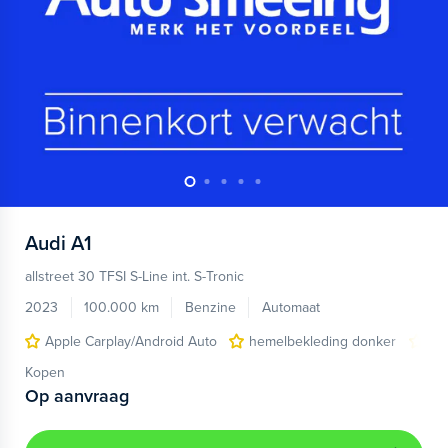
Audi
A1
allstreet 30 TFSI S-Line int. S-Tronic
2023
100.000 km
Benzine
Automaat
Apple Carplay/Android Auto
hemelbekleding donker
lic
Kopen
Op aanvraag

■ ■ ■ ■ ■

Reproduce word for word the text read from each of the records above, omitting the pictures.

Your solution –
Audi
A1
allstreet 30 TFSI S-Line int. S-Tronic
2023
100.000 km
Benzine
Automaat
Apple Carplay/Android Auto
hemelbekleding donker
lic
Kopen
Op aanvraag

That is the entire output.